Die in Kommentaren geäußerten Meinungen stimmen nicht unbedingt mit der Haltung der Redaktion überein.

  1. Harald schrieb am

    Tja das ist das Ergebnis jahrzehntelange CDU Herrschaft... Die gilt es demnächst umzugestalten/abzuändern. Ansonsten für immer und ewig , weiterso!

  2. Radaoy schrieb am

    Die seit Jahren laufenden Bemühungen, stillgelegte Bahnstrecken zu reaktivieren werden seitens der eigentlichen Entscheidungsträger immer wieder blockiert. Das gilt besonders für Sachsen.Der krasseste Fall ist Seifhennersdorf. Hier endet die Zugfahrt im böhmischen Varnsdorf, von dort ist Schienenersatzverkehr. Und das seit Jahren!Das könnte als Negativrekord (längster Schienenersatzverkehr) ins Guinnesbuch kommen. Bei Umbauarbeiten werden Abstell- und Verladegleise abgebaut (siehe Zittau). Eine Wiederaufnahme von Güterverkehr ist somit unmöglich. Die jahrelangen Bemühungen des Vereins pro Herrnhuter Bahn haben bisher kein nennenswertes Ergebnis gezeigt. Steckt da vielleicht System dahinter???

  3. Mitropa schrieb am

    Es ist wichtig, dass Strecken die derzeit nicht befahren werden wenn Interesse besteht wieder aufgebaut werden können. Ein ähnliches Problem gab es zwischen Selb und Asch. Auch hier glaubte der Straßenbaulastträger seinen Verpflichtungen zum Bau einer Eisenbahnbrücke im Falle der Reaktivierung nicht nachkommen zu müssen. Inzwischen herrscht dort Stundentakt auf der wiedererrichtezen Bahn. Und gerade in der Lausitz wie Bautzen- Berlin wurde ja nach der Wende unverhältnismäßig gehaust. Gut wenn wenigstens einiges wieder zu gunsten der Schiene zurückgedreht werden kann.

  4. Howa schrieb am

    Die Ortsumgehung wurde zum größten Teil aus EU Fördermitteln finanziert.
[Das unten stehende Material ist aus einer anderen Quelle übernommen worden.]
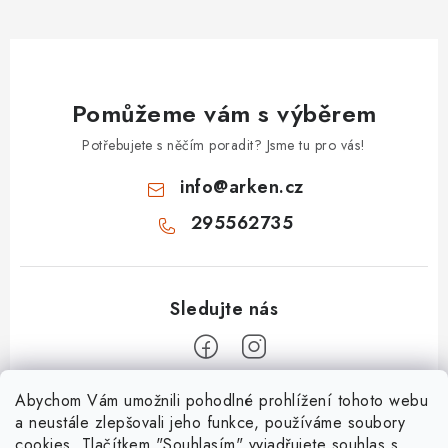
Pomůžeme vám s výběrem
Potřebujete s něčím poradit? Jsme tu pro vás!
info
@
arken.cz
295562735
Z
Abychom Vám umožnili pohodlné prohlížení tohoto webu
a neustále zlepšovali jeho funkce, používáme soubory
á
cookies. Tlačítkem "Souhlasím" vyjadřujete souhlas s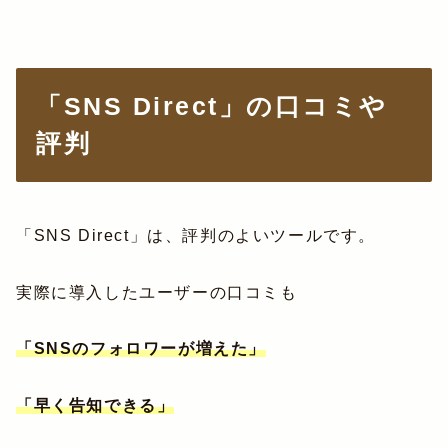
「SNS Direct」の口コミや
評判
「SNS Direct」は、評判のよいツールです。
実際に導入したユーザーの口コミも
「SNSのフォロワーが増えた」
「早く告知できる」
Auch für die neuzubauende Querung der Straße waren, ebenso wie für die Überquerung von Bahn und Anbindung der Straße des Gewerbegebietes fast 100% Fördermittel vorgesehen.
    Wo sind diese Millionen versickert.?¿? Irgendwie denkt man gleich an den sprichwörtlichen "" Sachsensumpf ""

  5. AlterWolf schrieb am

    Ist es nicht unverständlich, dass sich zu diesem Thema die Gerichte beschäftigen müssen und unsere Steuergelder „verbraten“? Wenn sogar ein Verkehrsminister von Sachsen, und noch dazu aus derselben Partei wie der heutige, die Verpflichtung zum Errichten der Brücke erklärt, was sollen eigentlich die Gerichte entscheiden? Ist die Festlegung eines Ministers nichts wert? Oder hat sich die Meinung der Verkehrsminister inzwischen geändert, in Zeiten, wo mehr Transporte auf die Schiene verlagert werden sollen und die Klimapolitik erst recht ein Umdenken erfordert? Wenn man die Verschleppung der Elektrifizierung der Strecke Dresden - Görlitz natürlich sieht, wundere ich mich nicht mehr. Ich erinnere mich noch daran, dass bereits Ende der 80er Jahre Planungen dazu existierten und nach 1990 begonnen werden sollte. Inzwischen ist die ebenfalls vorgesehene Strecke Bautzen - Knappenrode schon von der Karte verschwunden.